Your neurosurgeon and neurologist will keep in close contact with
you after your discharge from hospital and can alter your stimulation
if necessary to maintain a good effect. The battery life will
vary depending on your stimulation settings (on average the battery
will last between 2-4 years). We will need to see you at least
once a year to check the battery.
How successful is surgery?
Surgery for movement disorders frequently results in a reduction
in symptoms and signs, an improvement in quality of life, and
a reduction in medication intake. Some patients are able to return
to their previous occupation following successful treatment.
Surgery does not return you to "normal" however, and
it is important that you understand this before going ahead.
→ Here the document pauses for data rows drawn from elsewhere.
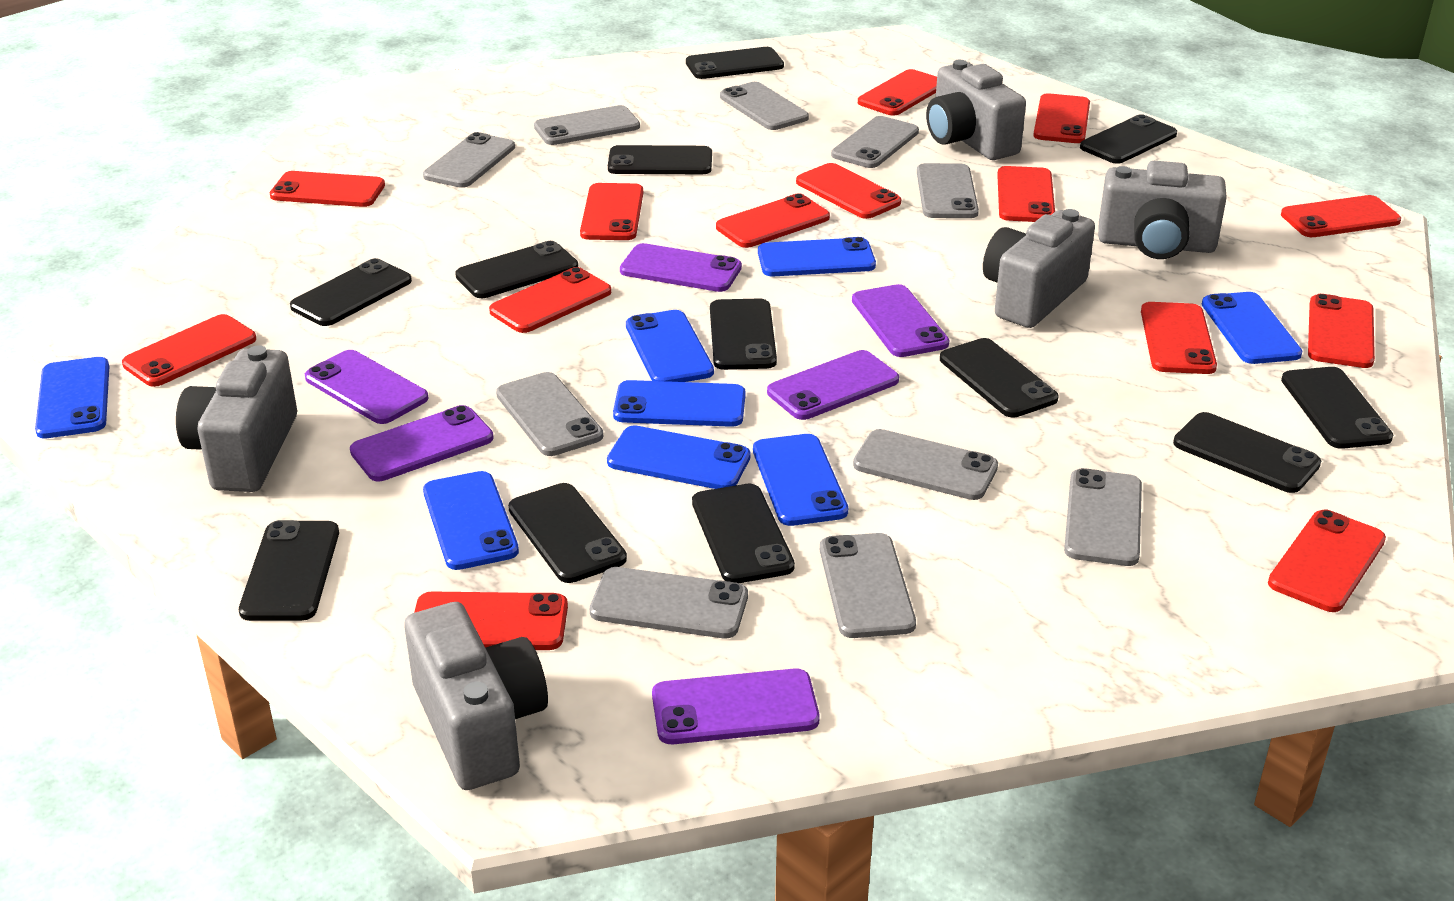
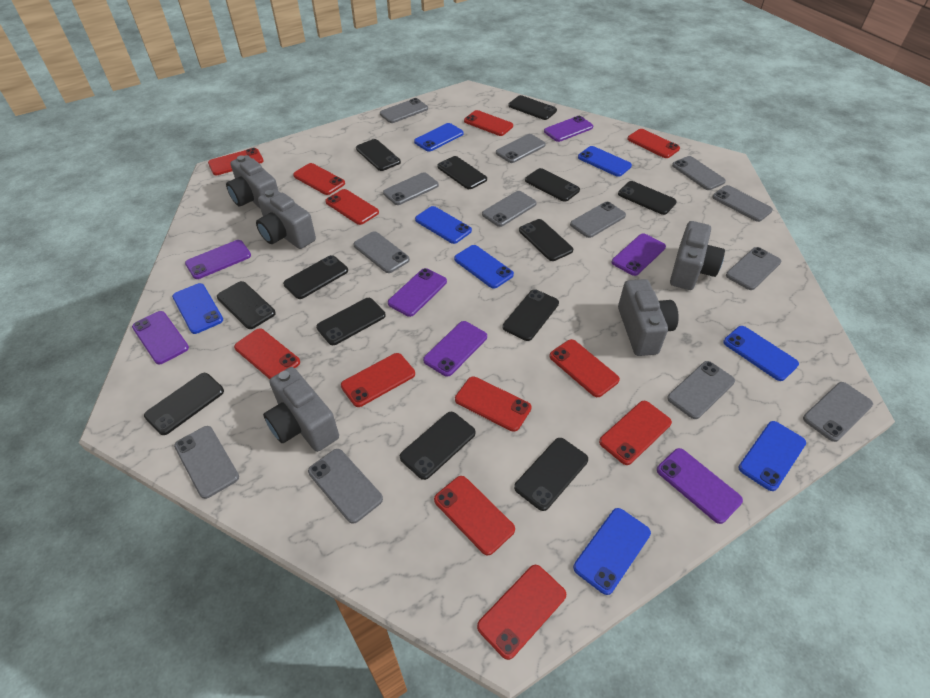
black phone: [239,520,339,621] [290,258,412,326] [455,241,578,298] [508,483,627,583] [608,145,712,174] [686,47,784,79] [692,484,795,583] [710,298,777,370] [940,338,1059,418] [1080,114,1177,164] [1173,412,1321,493] [1281,367,1393,449] = 12 -> [144,373,224,435] [217,281,276,329] [283,255,348,299] [316,298,386,345] [356,139,401,171] [400,412,476,480] [437,156,487,189] [503,289,559,341] [509,95,557,120] [514,438,588,511] [519,219,573,261] [525,168,580,202] [618,181,677,215] = 13
grey phone: [423,132,515,188] [496,372,603,456] [534,105,640,145] [590,567,748,638] [720,82,809,130] [820,533,916,638] [831,116,919,168] [853,429,998,500] [917,163,979,218] [1064,468,1142,566] = 10 -> [174,426,239,499] [308,449,383,524] [353,231,410,273] [380,98,428,123] [383,172,439,205] [482,191,537,227] [496,134,546,163] [570,202,626,238] [667,361,735,419] [672,156,726,190] [712,185,773,222] [726,247,781,290] [803,382,873,442] = 13
purple phone: [305,350,429,424] [350,405,494,481] [620,243,742,292] [652,668,820,744] [767,350,899,420] [852,284,949,357] = 6 -> [132,311,189,364] [185,240,251,279] [388,268,447,317] [423,321,487,377] [544,116,593,142] [612,233,666,276] [657,448,743,524] = 7
red phone: [122,314,256,387] [270,171,385,207] [414,592,568,650] [489,267,611,333] [580,183,643,240] [716,193,830,248] [796,163,901,219] [858,69,937,115] [997,166,1055,222] [1033,93,1090,143] [1141,302,1217,374] [1268,510,1386,612] [1281,195,1401,237] [1308,294,1375,368] = 14 -> [208,148,264,175] [234,328,300,379] [293,163,345,195] [325,189,379,225] [341,353,415,407] [434,476,515,556] [455,377,532,432] [464,110,513,136] [477,565,566,660] [549,339,620,397] [599,401,672,465] [627,129,680,158] = 12

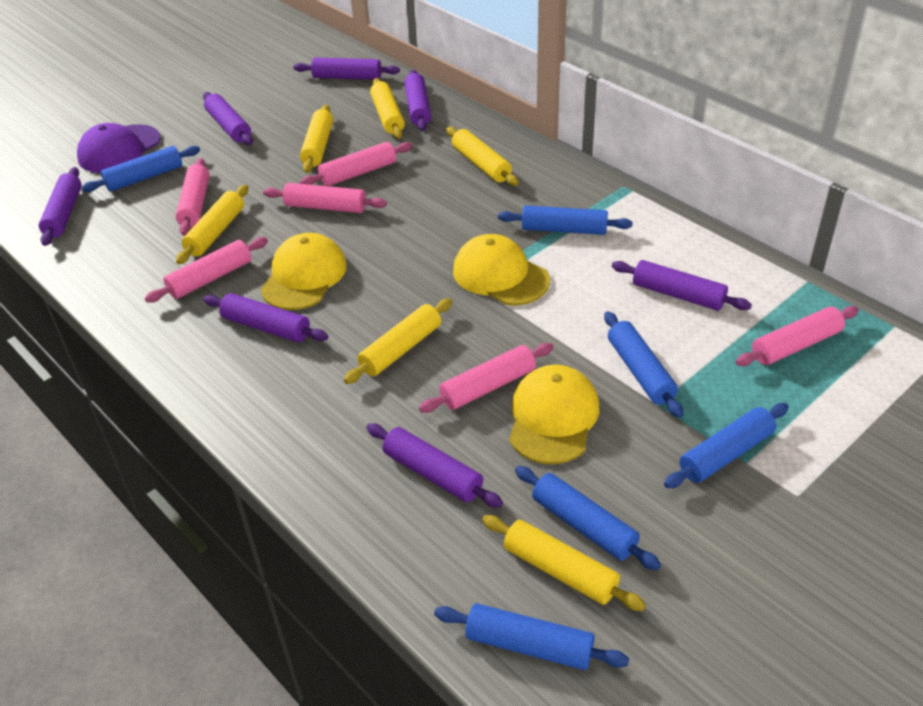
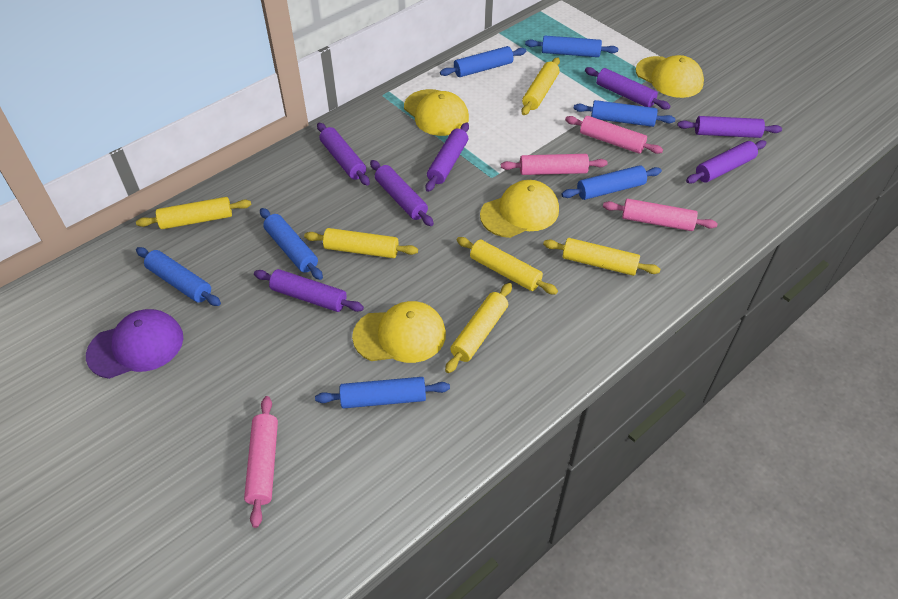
blue rolling pin: [81,146,200,192] [434,603,629,670] [498,205,633,235] [515,466,661,570] [604,311,683,418] [664,403,789,488] = 6 -> [136,247,221,306] [260,208,323,280] [315,377,450,409] [440,46,526,77] [525,36,618,57] [561,165,662,200] [574,100,675,127] = 7
pink rolling pin: [145,237,268,303] [175,158,210,236] [263,183,387,213] [300,142,413,186] [419,343,554,413] [736,306,859,366] = 6 -> [244,396,278,528] [501,154,608,175] [565,116,663,154] [603,199,718,231] = 4
yellow cap: [260,233,346,310] [453,234,550,305] [509,365,599,464] = 3 -> [352,301,446,363] [404,89,469,136] [480,180,559,238] [636,55,704,98] = 4

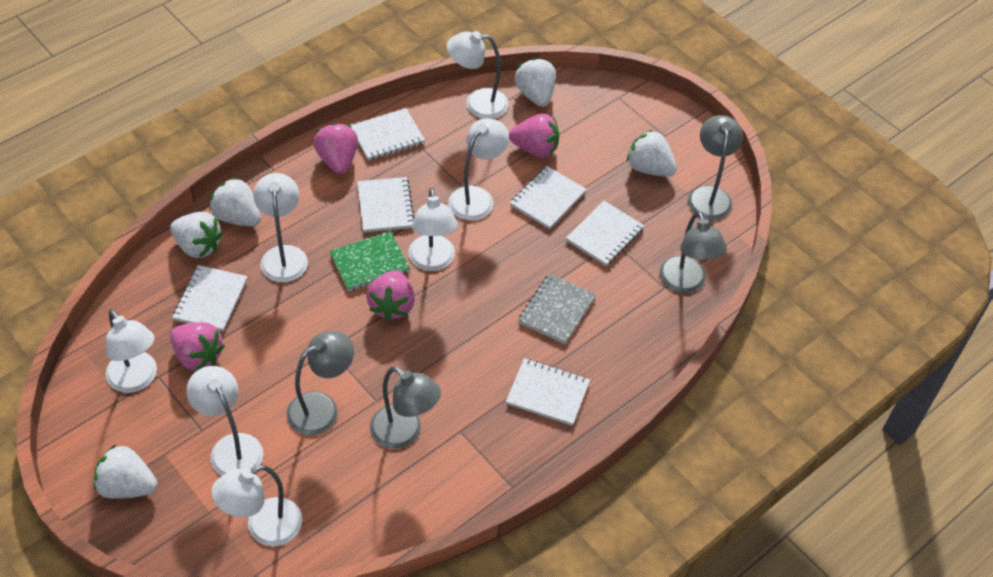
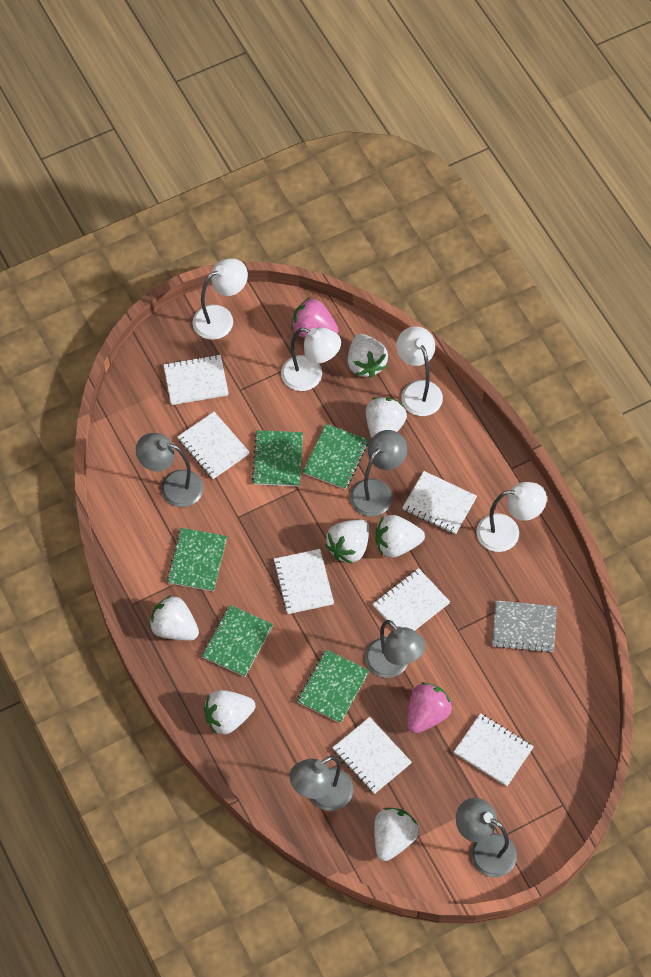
green notebook: [330,231,410,291] = 1 -> [167,528,227,592] [202,605,273,677] [252,430,303,486] [297,650,369,723] [303,424,369,489] = 5
grey lamp: [286,331,354,435] [370,367,441,449] [659,211,727,293] [688,115,743,220] = 4 -> [136,433,204,507] [289,756,353,811] [350,430,407,516] [365,620,425,678] [456,798,517,877] = 5
pink strawberry: [170,322,225,372] [314,123,358,174] [366,270,415,321] [509,114,559,157] = 4 -> [291,297,338,338] [407,682,453,733] = 2
white lamp: [106,309,157,393] [186,366,263,476] [211,465,302,546] [253,173,308,282] [408,188,458,271] [447,31,509,119] [448,118,509,220] = 7 -> [192,258,248,340] [281,328,341,391] [396,326,443,416] [476,482,547,552] = 4
white notebook: [172,265,248,332] [351,108,425,161] [357,177,414,233] [506,358,590,426] [510,166,587,229] [566,201,644,266] = 6 -> [164,354,229,405] [177,412,250,479] [273,549,334,614] [332,717,412,794] [373,568,450,631] [402,471,477,535] [454,713,534,787] = 7
white strawberry: [94,444,158,499] [170,212,223,258] [210,177,261,226] [515,58,556,107] [627,130,677,177] = 5 -> [149,595,199,641] [204,690,256,734] [325,520,369,564] [348,334,388,378] [366,397,407,439] [374,808,419,861] [375,515,425,558] = 7

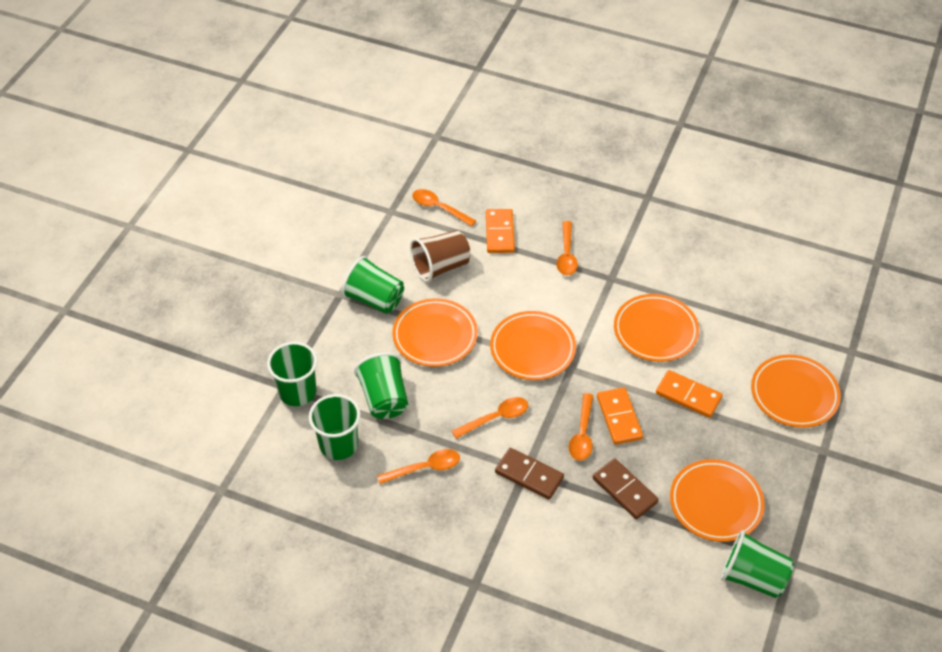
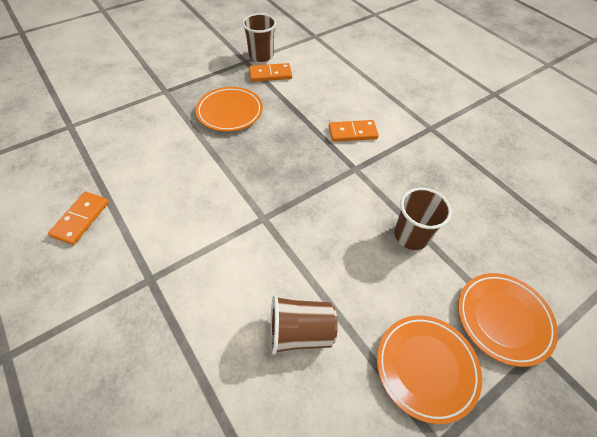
brown cup: [410,230,471,282] = 1 -> [242,13,276,62] [270,295,338,355] [394,187,452,250] = 3
brown domino: [495,448,564,500] [593,459,659,519] = 2 -> none = 0
green cup: [267,342,317,406] [309,394,361,460] [341,256,404,314] [354,352,408,419] [721,530,794,598] = 5 -> none = 0
orange plate: [392,298,478,367] [490,311,576,380] [614,294,699,362] [670,459,765,542] [751,354,841,428] = 5 -> [196,87,263,132] [377,316,482,424] [458,273,558,367] = 3
orange spoon: [377,449,460,484] [412,189,476,227] [452,397,528,439] [556,221,578,276] [569,393,593,461] = 5 -> none = 0

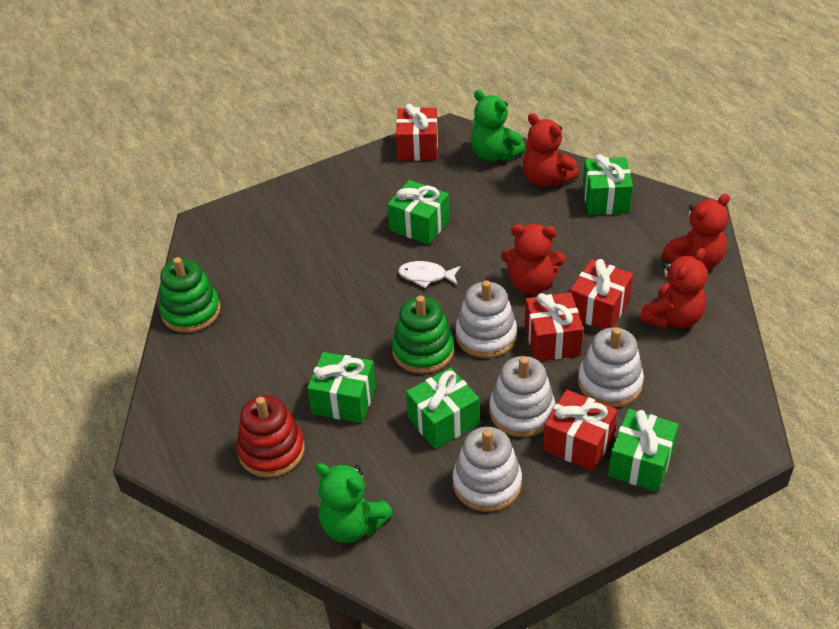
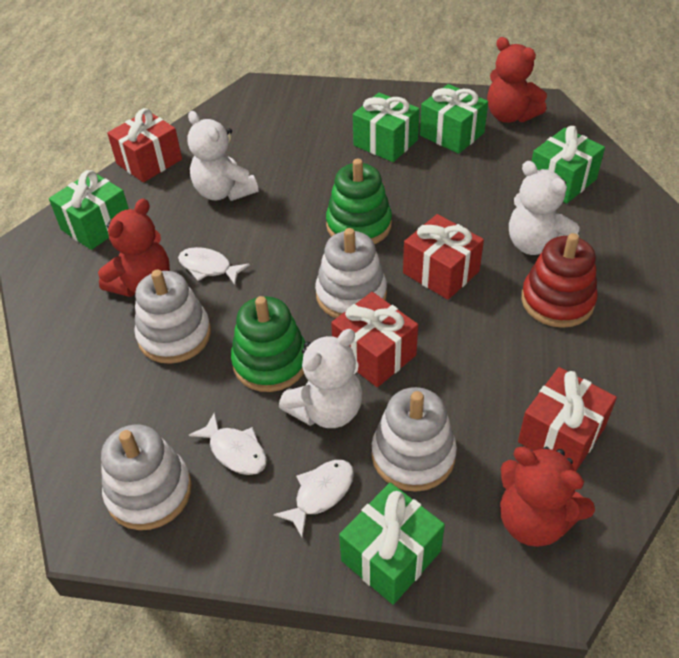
green teddy bear: [315,463,393,543] [471,90,526,162] = 2 -> none = 0
red teddy bear: [501,224,566,295] [523,113,579,187] [639,248,707,329] [662,194,730,270] = 4 -> [98,199,170,297] [487,37,547,123] [500,446,595,547] = 3
white fish: [398,261,461,288] = 1 -> [178,247,250,285] [189,412,267,475] [274,460,354,538] = 3
white teddy bear: none = 0 -> [187,111,258,201] [279,329,363,428] [509,161,579,255] = 3

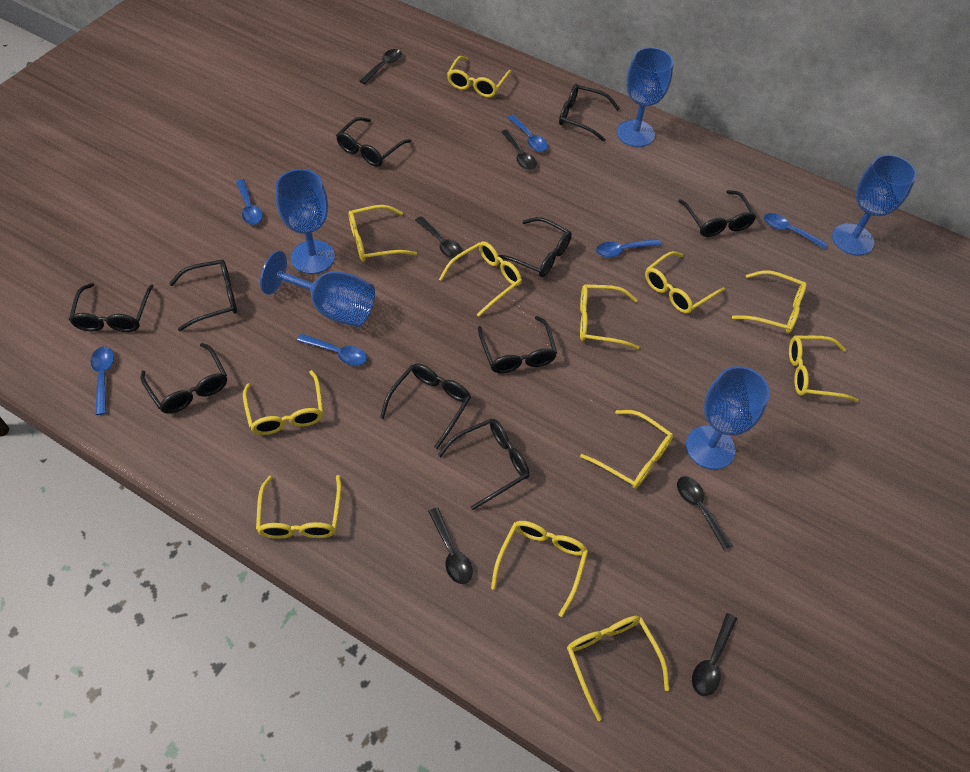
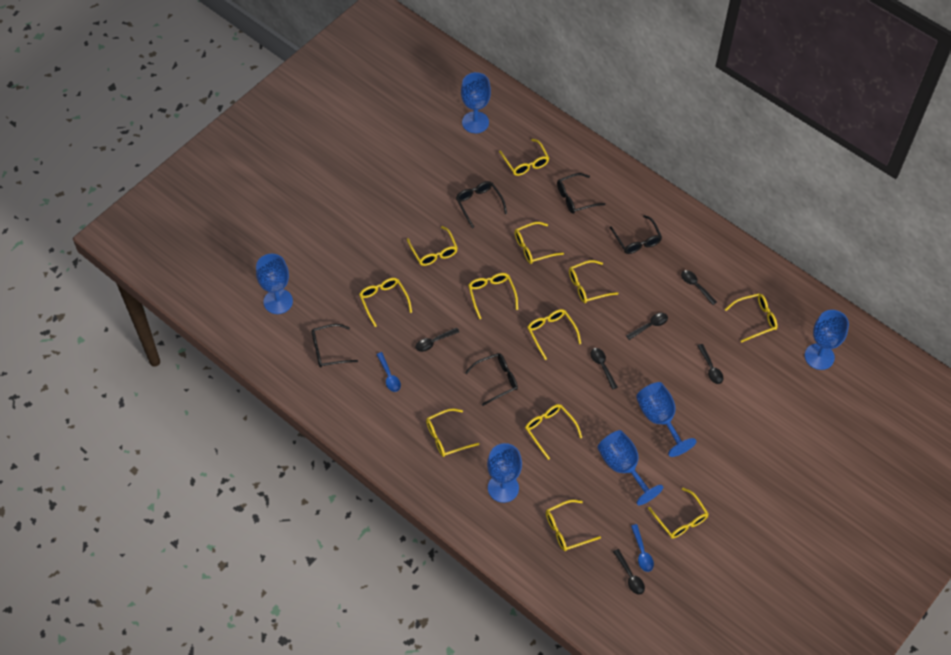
black glasses: [69,283,154,332] [141,343,227,414] [169,259,237,331] [336,117,412,167] [380,364,471,449] [438,419,530,510] [478,316,557,373] [498,217,572,277] [559,84,620,142] [678,190,756,237] = 10 -> [312,324,358,368] [456,181,507,228] [465,353,518,406] [557,173,605,214] [610,215,662,254] = 5
blue goblet: [260,251,375,327] [275,169,335,274] [617,47,674,147] [686,366,770,470] [832,154,917,256] = 5 -> [256,254,293,314] [461,72,491,133] [487,443,522,503] [597,430,663,505] [636,382,697,457] [805,310,849,370] = 6
blue spoon: [91,347,114,415] [236,179,263,225] [297,334,367,366] [507,114,548,152] [596,239,661,258] [764,213,828,249] = 6 -> [376,352,401,392] [631,524,654,572] = 2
Overall, the majority of patients will significantly benefit
from surgery, whilst a minority will not derive a significant
improvement.
How long will the benefits last?
This will vary from patient to patient. Typically, patients obtain
a benefit for 5 years or longer. The benefit gradually decreases
with time (due to progression of the underlying disease). A small
proportion of patients may benefit from repeat surgery if the
benefits drop off.
What should you notify your doctor of after surgery?
Increasing headache
Fever
Swelling or infection of the wounds
Leakage of fluid from the wound
Fitting (seizures)
Abnormal sensations or movements in your face, arms or legs
Weakness or numbness
Drowsiness
Any other concerns
What are the costs of surgery?
Private patients undergoing surgery will generally have some out-of-pocket
expenses.
A quotation for surgery will be issued, however this is an estimate
only. The final amount charged may vary with the eventual procedure
undertaken, operative findings, technical issues etc. Patients
are advised to consult with their Private Health Insurance provider
and Medicare to determine the extent of out-of-pocket expenses.
Separate accounts will be rendered by the anaesthetist and sometimes
the assistant, and hospital bed excess charges may apply. Medical
expenses may be tax deductible (you should ask your accountant).
You should fully understand the costs involved with surgery before
going ahead, and should discuss any queries with your surgeon.
What is the consent process?
You will be asked to sign a consent form before surgery. This form
confirms that you understand all of the treatment options, as
well as the risks and potential benefits of surgery. If you are
unsure, you should ask for further information and only sign
the form when you are completely satisfied.